Your instructions:
State how many lines in the entries below hold the word "wrist", with nothing besides the number.

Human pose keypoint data
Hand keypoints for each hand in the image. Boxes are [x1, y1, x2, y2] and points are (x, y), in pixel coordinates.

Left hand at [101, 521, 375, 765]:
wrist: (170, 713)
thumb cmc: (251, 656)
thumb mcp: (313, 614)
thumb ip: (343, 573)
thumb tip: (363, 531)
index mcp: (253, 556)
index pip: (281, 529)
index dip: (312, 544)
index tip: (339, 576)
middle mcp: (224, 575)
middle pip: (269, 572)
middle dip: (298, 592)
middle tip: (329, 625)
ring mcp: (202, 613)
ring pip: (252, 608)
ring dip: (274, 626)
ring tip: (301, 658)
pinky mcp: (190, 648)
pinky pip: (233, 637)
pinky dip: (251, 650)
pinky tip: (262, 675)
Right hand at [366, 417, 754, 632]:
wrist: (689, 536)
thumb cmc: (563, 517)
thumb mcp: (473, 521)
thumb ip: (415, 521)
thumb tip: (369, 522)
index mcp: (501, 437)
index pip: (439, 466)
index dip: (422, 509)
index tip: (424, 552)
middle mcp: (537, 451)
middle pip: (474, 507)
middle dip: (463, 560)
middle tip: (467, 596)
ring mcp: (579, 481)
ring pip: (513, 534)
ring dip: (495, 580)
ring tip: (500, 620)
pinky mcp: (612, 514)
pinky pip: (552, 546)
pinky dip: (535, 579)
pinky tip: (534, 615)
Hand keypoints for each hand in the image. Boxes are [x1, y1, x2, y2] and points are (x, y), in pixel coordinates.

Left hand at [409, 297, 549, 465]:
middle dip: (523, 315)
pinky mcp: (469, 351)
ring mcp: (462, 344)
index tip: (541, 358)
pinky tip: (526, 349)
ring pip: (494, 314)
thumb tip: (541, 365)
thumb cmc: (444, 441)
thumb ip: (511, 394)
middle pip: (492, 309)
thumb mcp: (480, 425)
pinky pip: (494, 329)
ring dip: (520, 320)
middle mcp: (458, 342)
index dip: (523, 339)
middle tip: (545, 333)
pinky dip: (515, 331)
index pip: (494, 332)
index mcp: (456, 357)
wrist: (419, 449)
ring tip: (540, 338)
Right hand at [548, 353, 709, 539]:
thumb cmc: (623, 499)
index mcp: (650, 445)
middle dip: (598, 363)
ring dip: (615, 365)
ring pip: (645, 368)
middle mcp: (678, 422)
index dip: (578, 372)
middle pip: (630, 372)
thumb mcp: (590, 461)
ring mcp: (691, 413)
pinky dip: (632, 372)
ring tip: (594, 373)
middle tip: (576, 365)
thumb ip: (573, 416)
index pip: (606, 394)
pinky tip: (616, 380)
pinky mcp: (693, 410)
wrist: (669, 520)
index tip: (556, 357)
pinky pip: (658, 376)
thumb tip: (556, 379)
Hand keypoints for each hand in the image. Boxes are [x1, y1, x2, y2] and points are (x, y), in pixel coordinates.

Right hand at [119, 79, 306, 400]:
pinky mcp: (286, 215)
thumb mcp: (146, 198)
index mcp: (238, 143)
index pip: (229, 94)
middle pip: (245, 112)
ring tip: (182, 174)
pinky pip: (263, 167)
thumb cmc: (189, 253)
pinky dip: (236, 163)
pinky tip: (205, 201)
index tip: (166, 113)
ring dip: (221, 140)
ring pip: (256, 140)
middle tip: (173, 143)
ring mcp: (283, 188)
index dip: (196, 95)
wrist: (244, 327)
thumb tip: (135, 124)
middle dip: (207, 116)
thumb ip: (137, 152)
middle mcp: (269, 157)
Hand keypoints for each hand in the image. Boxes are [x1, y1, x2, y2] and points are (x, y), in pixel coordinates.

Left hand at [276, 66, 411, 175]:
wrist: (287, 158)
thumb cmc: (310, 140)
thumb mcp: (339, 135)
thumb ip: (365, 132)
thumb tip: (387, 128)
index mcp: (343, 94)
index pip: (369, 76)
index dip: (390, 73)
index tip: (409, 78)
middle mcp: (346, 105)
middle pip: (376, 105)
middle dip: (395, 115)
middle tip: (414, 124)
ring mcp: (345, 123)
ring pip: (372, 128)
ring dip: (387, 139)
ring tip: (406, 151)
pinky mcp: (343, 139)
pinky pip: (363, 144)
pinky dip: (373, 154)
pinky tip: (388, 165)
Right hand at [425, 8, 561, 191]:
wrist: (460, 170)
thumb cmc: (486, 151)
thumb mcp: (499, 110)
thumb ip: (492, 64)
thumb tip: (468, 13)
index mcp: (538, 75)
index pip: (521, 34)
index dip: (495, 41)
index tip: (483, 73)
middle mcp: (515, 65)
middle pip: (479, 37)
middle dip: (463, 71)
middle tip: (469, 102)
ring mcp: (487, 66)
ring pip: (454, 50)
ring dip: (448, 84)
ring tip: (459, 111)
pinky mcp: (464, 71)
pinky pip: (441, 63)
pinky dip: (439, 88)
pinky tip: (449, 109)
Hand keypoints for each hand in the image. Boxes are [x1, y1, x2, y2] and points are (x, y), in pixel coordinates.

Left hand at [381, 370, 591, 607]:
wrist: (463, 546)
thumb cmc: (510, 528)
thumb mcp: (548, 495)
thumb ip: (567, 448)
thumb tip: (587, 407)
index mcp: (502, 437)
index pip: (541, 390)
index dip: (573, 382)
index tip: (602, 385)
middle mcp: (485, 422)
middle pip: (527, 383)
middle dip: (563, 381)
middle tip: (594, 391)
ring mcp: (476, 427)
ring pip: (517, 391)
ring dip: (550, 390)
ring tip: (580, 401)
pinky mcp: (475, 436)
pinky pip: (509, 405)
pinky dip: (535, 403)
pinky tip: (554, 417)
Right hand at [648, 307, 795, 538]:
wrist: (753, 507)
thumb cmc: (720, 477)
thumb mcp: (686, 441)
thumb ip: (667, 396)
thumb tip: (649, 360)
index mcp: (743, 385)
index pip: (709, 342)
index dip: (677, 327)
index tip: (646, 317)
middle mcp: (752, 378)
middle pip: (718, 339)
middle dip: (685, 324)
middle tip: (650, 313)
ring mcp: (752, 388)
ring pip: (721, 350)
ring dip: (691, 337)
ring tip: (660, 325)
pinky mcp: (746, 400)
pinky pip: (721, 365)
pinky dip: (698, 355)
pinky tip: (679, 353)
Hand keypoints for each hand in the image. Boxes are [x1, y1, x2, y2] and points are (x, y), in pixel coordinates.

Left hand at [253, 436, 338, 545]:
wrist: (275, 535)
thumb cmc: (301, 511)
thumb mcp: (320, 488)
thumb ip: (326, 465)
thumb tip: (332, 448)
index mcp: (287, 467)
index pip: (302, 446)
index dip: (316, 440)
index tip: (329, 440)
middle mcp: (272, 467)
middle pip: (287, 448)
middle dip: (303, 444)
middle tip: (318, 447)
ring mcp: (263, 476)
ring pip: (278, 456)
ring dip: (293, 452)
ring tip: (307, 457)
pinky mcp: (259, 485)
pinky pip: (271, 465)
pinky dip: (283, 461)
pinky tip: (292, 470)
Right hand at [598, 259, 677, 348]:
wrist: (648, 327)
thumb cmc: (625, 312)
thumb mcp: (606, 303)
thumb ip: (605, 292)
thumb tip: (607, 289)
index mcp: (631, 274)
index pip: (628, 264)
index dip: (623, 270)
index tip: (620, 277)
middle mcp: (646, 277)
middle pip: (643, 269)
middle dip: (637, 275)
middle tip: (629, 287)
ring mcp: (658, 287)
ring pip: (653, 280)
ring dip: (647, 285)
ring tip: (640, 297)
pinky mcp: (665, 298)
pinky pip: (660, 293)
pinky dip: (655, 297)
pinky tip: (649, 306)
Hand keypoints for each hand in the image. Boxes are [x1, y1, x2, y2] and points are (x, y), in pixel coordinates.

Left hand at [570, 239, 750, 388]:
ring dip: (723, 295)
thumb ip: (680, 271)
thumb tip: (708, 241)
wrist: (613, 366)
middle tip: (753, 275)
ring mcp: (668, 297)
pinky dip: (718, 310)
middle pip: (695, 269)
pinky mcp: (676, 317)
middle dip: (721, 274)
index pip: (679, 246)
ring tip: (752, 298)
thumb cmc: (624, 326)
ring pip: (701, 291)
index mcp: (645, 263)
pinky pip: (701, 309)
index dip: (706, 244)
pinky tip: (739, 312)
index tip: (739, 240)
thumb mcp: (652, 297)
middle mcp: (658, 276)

Result of the exercise:
12